At my father’s house, there was always a cook, and the kitchen was her domain. But I am the lady of this house. The only lady in it. And this lady wants… hm. What do I want? Cake.
Cake for breakfast. Yeah. Why not. Cake used to be the domain of Christmas, a dry fruit mix with a saccharine coating which barely made up for the age of the thing. Cook said it was traditional. I said it was terrible. Nobody cared what I said.
How hard can cake be?
Forty minutes later…
There’s smoke everywhere. Is this usually part of the cooking process? Who can say. Very probably. Likely, even. This is probably the part they don’t show on the television shows. I bet the kitchen catches on fire all the time.
“Tilly!”
Mark comes charging in, fire extinguisher at the ready. Before I know what is happening, my enflamed cake is doused thoroughly with whatever is inside fire extinguishers. I bet it’s not edible.
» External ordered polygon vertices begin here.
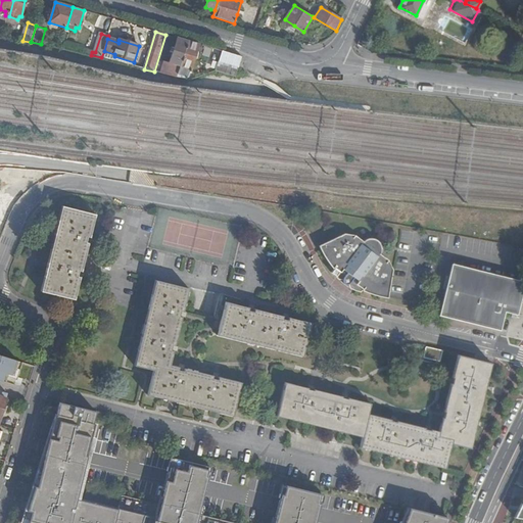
[(160,74),(178,78),(179,75),(188,42),(178,39),(170,64),(163,62),(160,74)]
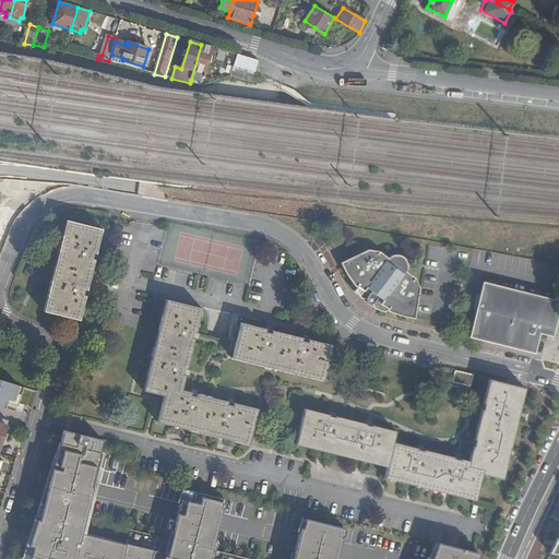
[(71,44),(69,50),(81,54),(82,47),(71,44)]
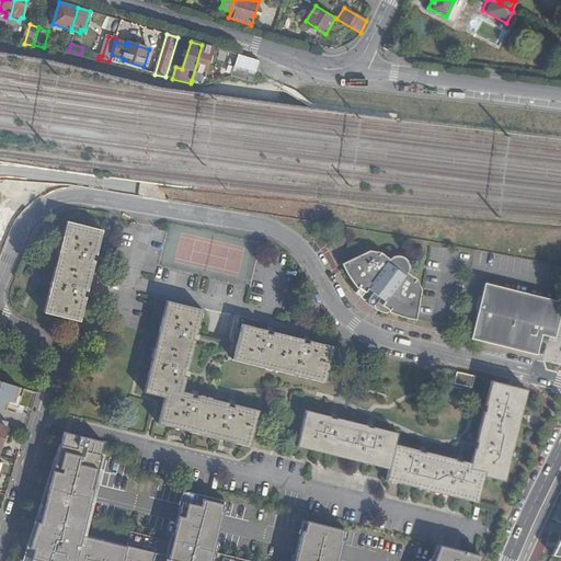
[(207,76),(215,49),(202,45),(192,80),(203,83),(205,76),(207,76)]
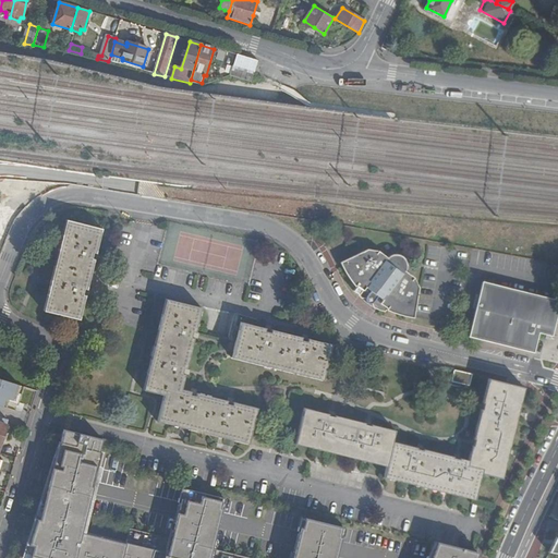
[(233,68),(238,56),(219,50),(209,85),(231,76),(233,68)]
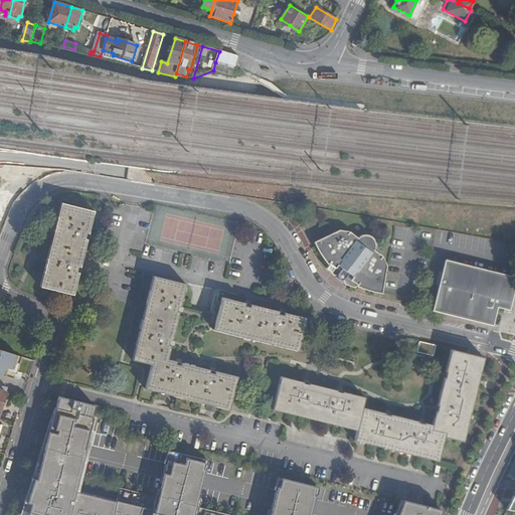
[(235,68),(239,57),(219,51),(215,62),(235,68)]
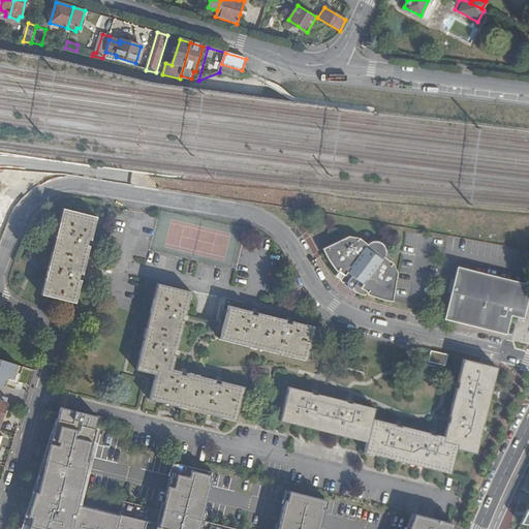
[(239,78),(242,70),(221,64),(219,72),(239,78)]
“What are you doing? Trying to burn the house down?”
“I’m making cake.”
“You’re making an unholy mess,” he says, looking around the room with a harried stare.
“Okay, so I haven’t done a lot of cleaning in my life, or cooking. I guess it is a mess, but I figured it was supposed to be?”
“You figured it was supposed to look like this?” He puts his hands on his hips and looks at me sternly. Mark’s stern stare is very different from Angelo’s. There’s warmth in it, always.
“I mean… I can clean up?”
“You can,” he says. “And you will.”
I smile to myself. I just lost my virginity a matter of hours ago, and he doesn’t know. I feel completely different, but apparently, I look the same on the outside. The last time we spoke, I was throwing myself at him like an idiot and subsequently being dragged off by Angelo.
"Are you okay?”
He asks the question like he just remembered all that too. He’s probably wondering what happened between Angelo and me.
I want to tell someone. Angelo already knows, and I have a feeling that Bobby will lose his shit. But I don’t want to just blurt it out randomly. It has to come up naturally in conversation.
“I’m sorry about… earlier,” I say, drawing the words out. “That was awkward. I won't do it again.”
“It’s okay,” Mark says, handing me a soapy cloth, and pointing at the counter. I try rubbing it over the mess, and I can’t say it helps much. It just makes it sort of smeary, which might be an improvement. I don’t know. I don’t really care. I’m just trying to tell him about the sex without telling him about the sex.
“Angelo was actually really good about it.”
“Was he? He’s not known for being really good about things.”
“Oh, he was good,” I say, putting suggestive inflection on the good. “He was really good. I know why you’re not interested in anybody else now.”
Mark doesn’t say anything. I wonder if he’s pissed off. I risk a glance at him and my heart sinks. He is not happy. He looks more serious than I’ve seen anybody look since I got to the house of Vitali.